The nutritional information provided should be considered as approximate and is not guaranteed. Please use your best judgment to ensure food is safely prepared and/or a good fit for your diet.
Scone recipe adapted from Tyler Florence.
heather (delicious not gorgeous)
this sounds so good!! i'm a sucker for tea (matcha and earl grey!), so i'll be making these asap (:
Yay, can't wait to see it, Heather!! 🙂
would a blender work instead of a food processor?
I wouldn't recommend a blender. The blade is much smaller than a food processor. You don't want to overwork the dough by pulsing it too many times.
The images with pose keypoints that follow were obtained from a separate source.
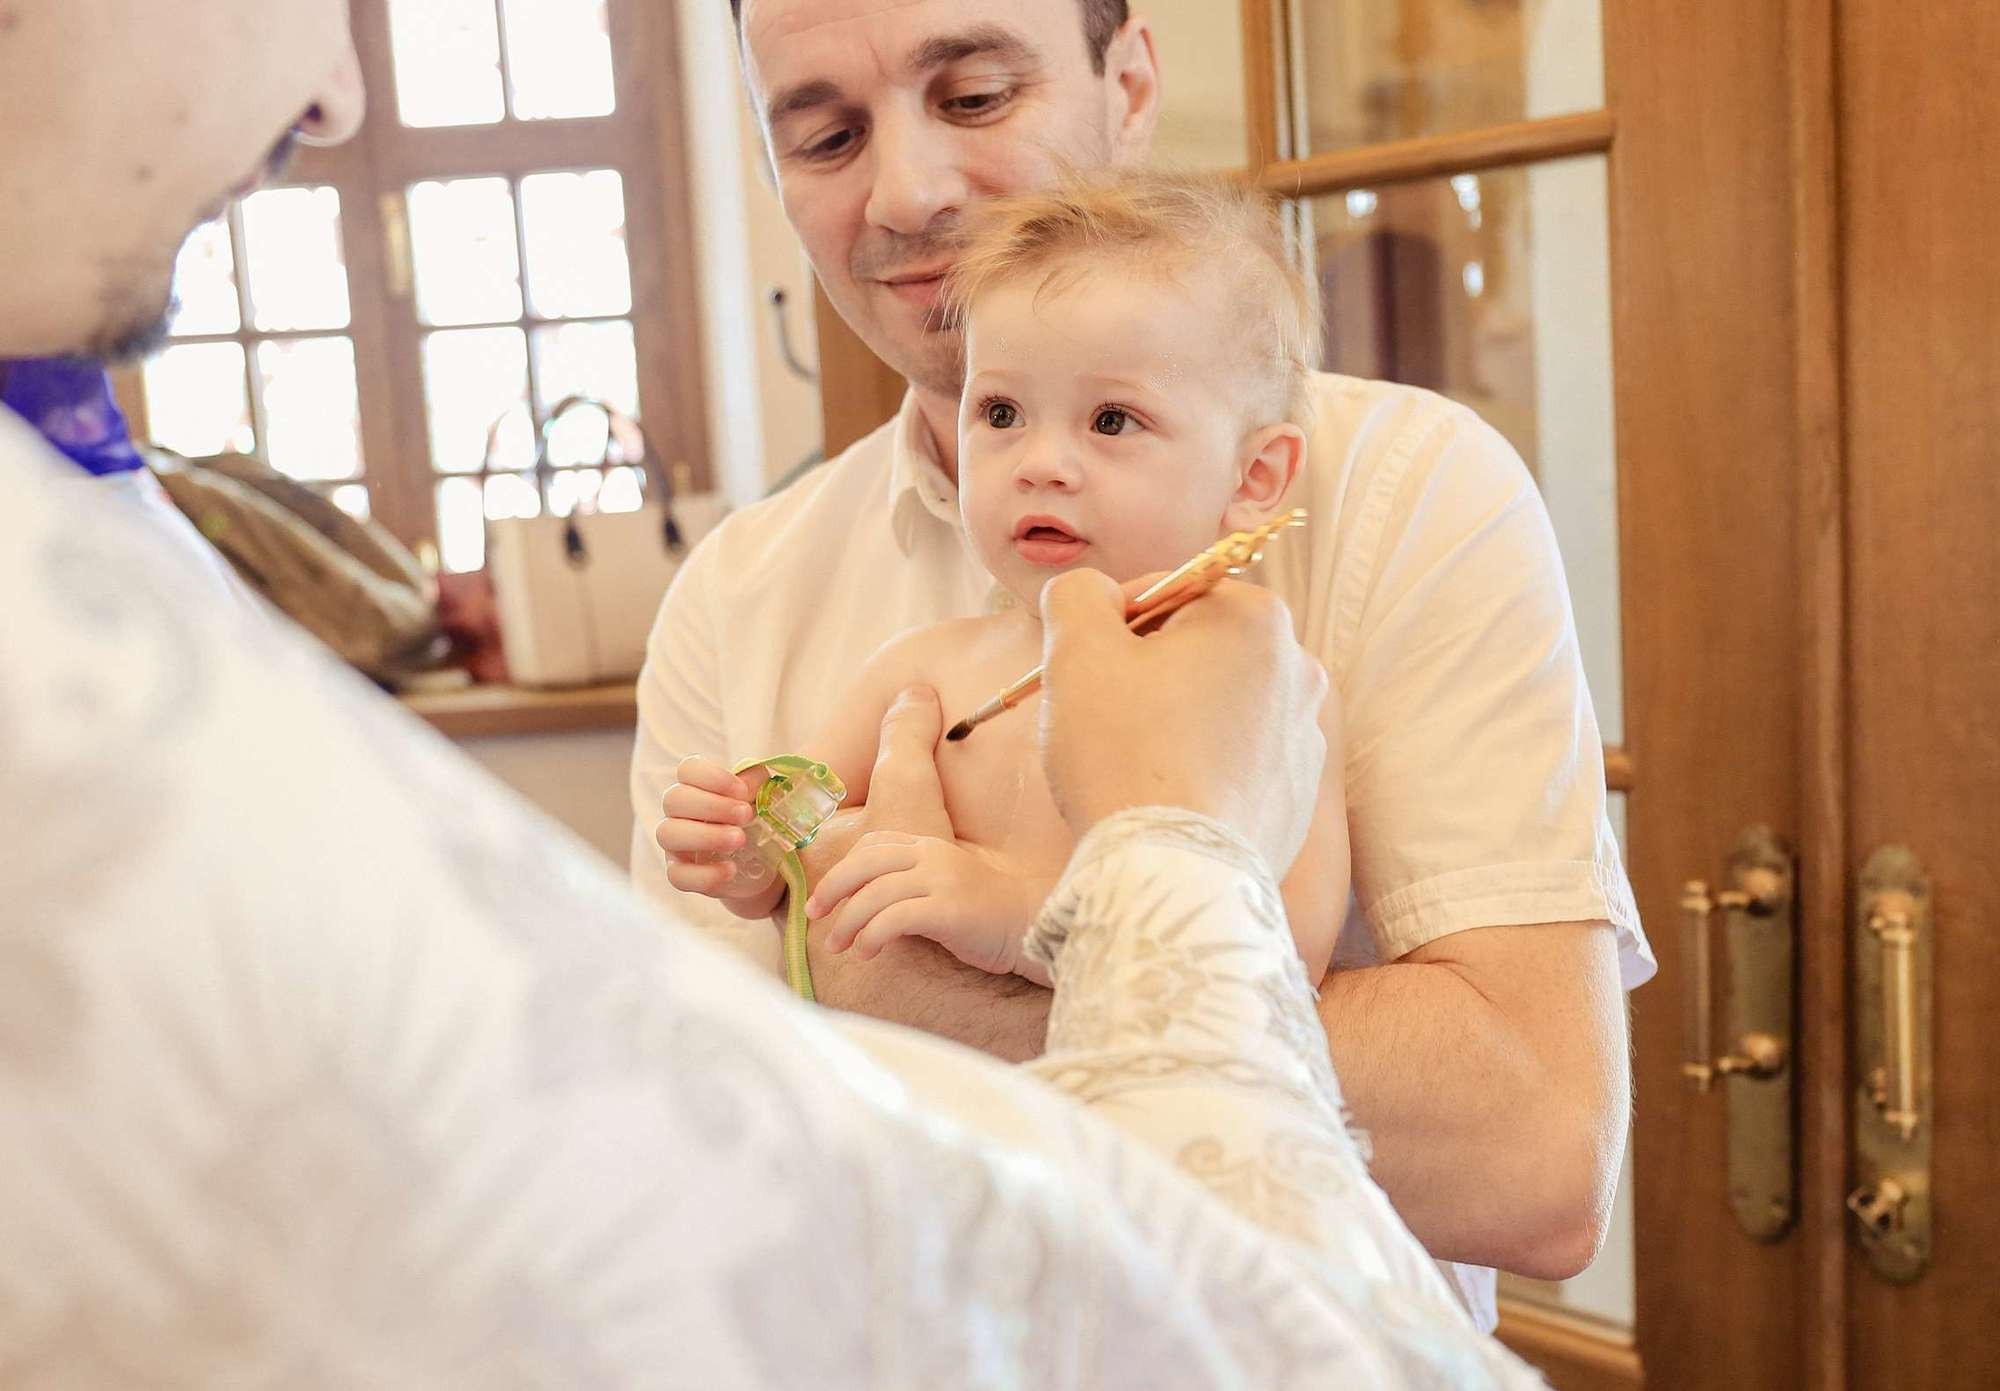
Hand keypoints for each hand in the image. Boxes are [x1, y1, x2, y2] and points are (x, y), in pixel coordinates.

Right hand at [653, 754, 769, 902]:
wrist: (762, 863)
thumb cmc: (756, 820)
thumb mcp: (762, 795)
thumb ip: (756, 783)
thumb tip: (746, 786)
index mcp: (697, 786)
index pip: (687, 769)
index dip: (712, 776)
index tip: (742, 791)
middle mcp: (679, 812)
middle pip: (674, 799)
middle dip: (712, 806)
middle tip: (746, 816)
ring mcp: (675, 844)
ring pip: (666, 834)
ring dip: (705, 836)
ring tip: (740, 840)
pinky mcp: (680, 874)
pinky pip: (677, 875)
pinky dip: (704, 874)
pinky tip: (731, 870)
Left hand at [806, 834, 1053, 980]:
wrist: (1030, 926)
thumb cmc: (982, 915)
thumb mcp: (942, 887)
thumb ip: (908, 884)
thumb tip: (859, 905)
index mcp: (928, 846)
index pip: (872, 845)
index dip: (842, 869)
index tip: (824, 899)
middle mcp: (932, 856)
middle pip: (864, 864)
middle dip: (832, 889)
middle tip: (815, 916)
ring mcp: (941, 880)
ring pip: (874, 894)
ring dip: (848, 922)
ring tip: (839, 946)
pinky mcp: (948, 910)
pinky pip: (895, 919)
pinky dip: (872, 935)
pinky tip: (866, 953)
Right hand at [1036, 569, 1329, 874]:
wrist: (1172, 874)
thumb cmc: (1122, 751)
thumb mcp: (1077, 649)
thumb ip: (1079, 594)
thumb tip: (1092, 594)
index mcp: (1256, 618)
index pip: (1167, 592)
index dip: (1112, 625)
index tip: (1085, 669)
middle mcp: (1299, 669)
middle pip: (1198, 649)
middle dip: (1148, 672)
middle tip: (1104, 718)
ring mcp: (1305, 737)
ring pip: (1218, 705)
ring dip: (1176, 719)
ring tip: (1135, 762)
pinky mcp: (1298, 796)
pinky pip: (1238, 761)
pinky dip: (1202, 767)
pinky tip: (1168, 796)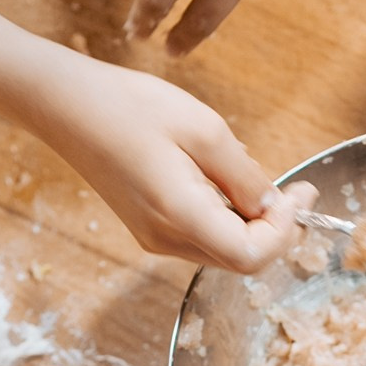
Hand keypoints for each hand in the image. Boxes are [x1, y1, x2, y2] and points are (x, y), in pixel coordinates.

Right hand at [24, 52, 313, 272]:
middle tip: (297, 190)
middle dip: (276, 231)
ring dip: (252, 224)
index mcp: (180, 215)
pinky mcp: (147, 226)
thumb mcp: (203, 129)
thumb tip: (272, 205)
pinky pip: (200, 235)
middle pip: (239, 260)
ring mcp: (153, 237)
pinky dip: (226, 217)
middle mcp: (165, 238)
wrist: (64, 104)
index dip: (286, 231)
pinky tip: (224, 179)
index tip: (301, 192)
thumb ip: (243, 175)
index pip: (251, 255)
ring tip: (257, 178)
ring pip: (221, 250)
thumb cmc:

then what could i use instead of the food processor? because i dont own one 🙁
You can cut the butter into small bits with a knife, or if you have a box grater you can grate the butter instead.
Then, use your fingertips to lightly rub the pieces of butter with the flour. Add in the rest of the dry ingredients + sugar, and gradually pour in the cream. Use a fork to incorporate the mixture, until it forms a rough dough but do NOT over mix. Hope that helps.
does coconut sugar work too?
Yes, coconut sugar will work.
I made these the other day, everyone loved it! Thanks so much for sharing!
Amazing, Kechi! Thank you so much 🙂
These scones have such an interesting blend of flavors. I had to try them out. I loved the flavor and texture. I will definitely make them again.
Glad to hear it, Angela! 🙂 Thanks for stopping by.
Love the unique blend of flavours in the scones! Love the bright and airy pictures too.
This was my first time making anything with matcha and I do have to say. That these were some of the best scones that I have ever had.
While the flavor is quite good, these scones rise very little, if at all, in the oven. Keep this in mind when gently rolling out the dough and cutting, otherwise they will be quite flat; the individual slices will rise only about a centimeter, if that.
I like scones, these Matcha scones are so unique in flavour and beautiful in green colour. Thanks Michelle!